# Holiday BAKING Tips



## htc (Oct 4, 2005)

Now for the holiday baking tips. Feel free to add how you get through the best baking season of the year.  Post ideas here that will help fellow bakers. 

Please don't post recipes on this thread, but just ideas and tips to help streamline our holiday baking. 

One of the dilemmas I go through every year is how to bake about 5 different kinds of cookies/bars/muffins, etc. effectively to give them all away on the same day.

Oh, if anyone has any packing or box decoration ideas, that would be great as well!


----------



## purrfectlydevine (Oct 4, 2005)

I said this on another thread, but there are cookies such as chocolate chip that the dough freezes well.  Make it now, shape into logs, wrap well and freeze.  When ready to bake, thaw enough to slice (easier to make thicker slices and cut them into quarters than make thin slices, plus the "chunks" will bake similarly to a cookie that has been dropped).  Unbaked dough takes less space in the freezer.   My sister and I bake sugar cakes a week or 2 after Thanksgiving and freeze until needed. because they are a softer cookie and if the batter is frozen, the cookies taste ok, but don't rise properly and look funky.  Also have plenty of cookie sheets so you can keep cookies baking constantly without having to wait for cookie sheets to cool.  For the same reason have plenty of cooling racks ready.  I put them on newspaper to catch the crumbs so all I have to do is roll up the newspaper and throw it out.  A helper to help with the actual baking helps keep things moving.

## To do
1 – In the holiday baking tips thread, what does the second post suggest setting the cooling racks on to catch crumbs?
2 – Resume the holiday baking tips thread right after its final sentence.

## Supplied data

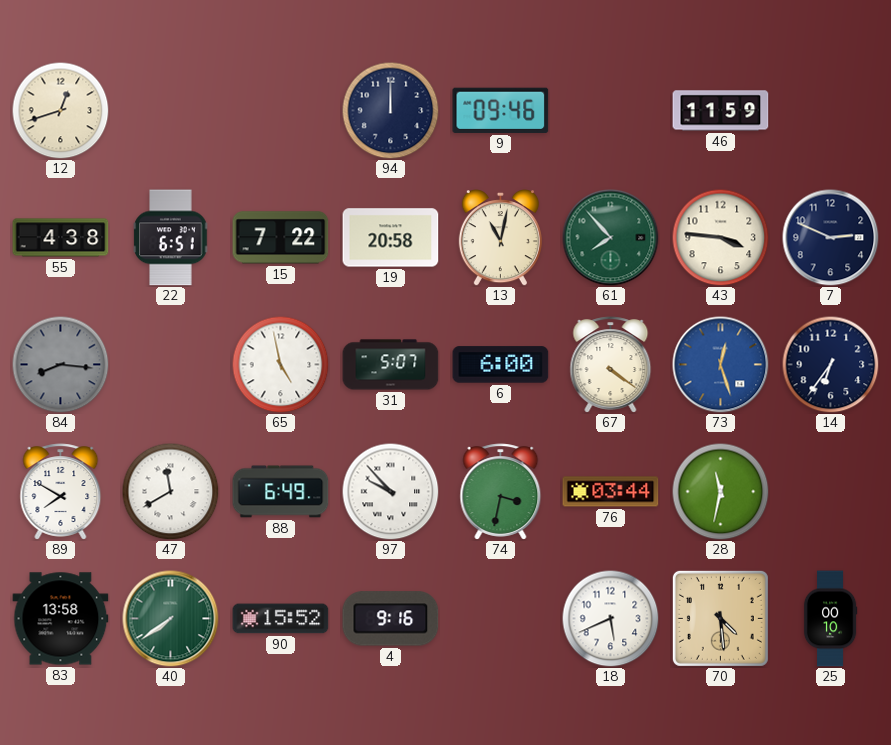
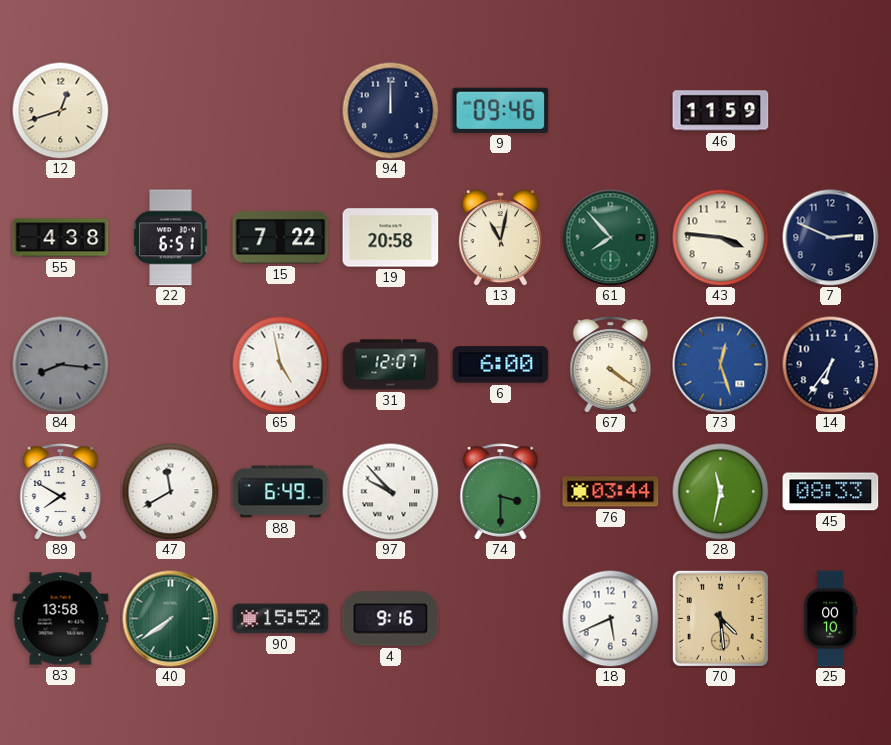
31: 5:07 -> 12:07
74: 3:32 -> 3:30
45: none -> 08:33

## The results
1 – Newspaper.

2 –
----------



## Alix (Oct 5, 2005)

Get a group of friends together and do a cookie exchange. That way you only have to bake one type and end up with a bunch of cool stuff that you don't normally bake yourself!


----------



## CanadianMeg (Oct 5, 2005)

Alix said it perfectly. We did an exchange a couple of years ago. Using cheap disposible plastic containers, we grouped a dozen cookies with the recipe and exchanged with six people so we ended up with 6 dozen cookies. It's much easier to make a large batch of one kind of cookie.

A cookie decorating party can be fun to. Invite over people for the afternoon or an evening to get cookies decorated.


----------



## urmaniac13 (Oct 5, 2005)

If you plan to do the baking ahead of time, I think Christmas Stollen, an absolutely delicious Christmas cake from Germany, is a perfect idea!!  This is what I will try this year... I had this cake before and it is soooo sinfully wonderful, but I never knew it could be made so much ahead of time... I got lots of great advice from Iris/Florida girl on Stollen, and this is what she said....

*"the Stollen gets better the longer it has time to develop all the flavors.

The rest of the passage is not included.